I think they changed it between the preview .pdf copies they sent out to YouTuber's and the actual printing.
 



Yaarel

🇮🇱He-Mage
It would be unrealistic to expect perfection when it never happened before.

We should probably judge based on how many lines of errata we get.
Personally, I prefer digital rules with continual rules updates/errata, rather than an unchanging hardcopy with sometimes problematic rules.

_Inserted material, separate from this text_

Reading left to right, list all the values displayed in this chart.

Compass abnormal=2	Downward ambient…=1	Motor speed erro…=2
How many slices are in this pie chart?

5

Maybe DnDBeyond can have a "Beta" version that accumulates the recent updates, so online players can select it, then annually (or whenever) make these updates official in the next printing.
 

Barantor

Explorer
Pity they want them online like this via D&D Beyond rather than the PDF format they were in for the 2014 Basic Free Rules. We also had pdf form fillable sheets right on the wizards site. This move to have everything integrated into Beyond might work for some folks but I'm walking away.
 



Uta-napishti

Adventurer
When a post like this is made, everyone in the thread who makes their money by publishing content groans slightly, as if they were in personal pain (they are), and then moves on.
Well, I am myself a publisher who makes money by selling PDFs ...:rolleyes:

I am just encouraging WoTC to sell digital PDFs of their core 5E content, rather than leaving PDFs a playground for pirates. I am aware they make PDFs of their < 5E archive and some marginal products, but the only PDFs I can get of their new stuff are produced by pirates. This product is free for crying out loud, and they want it as widely distributed as possible.
 

clearstream

(He, Him)
I found this of interest, right at the outset
Imagination is a key ingredient of Dungeons & Dragons, a cooperative game in which the characters that you roleplay embark on adventures together in fantasy worlds filled with monsters and magic.

In D&D, the action takes place in the imaginations of the players, and it’s narrated by everyone together.

And this, under Ability Checks
The DM and the rules often call for an ability check when a creature attempts something other than an attack that has a chance of meaningful failure. When the outcome is uncertain and narratively interesting, the dice determine the result.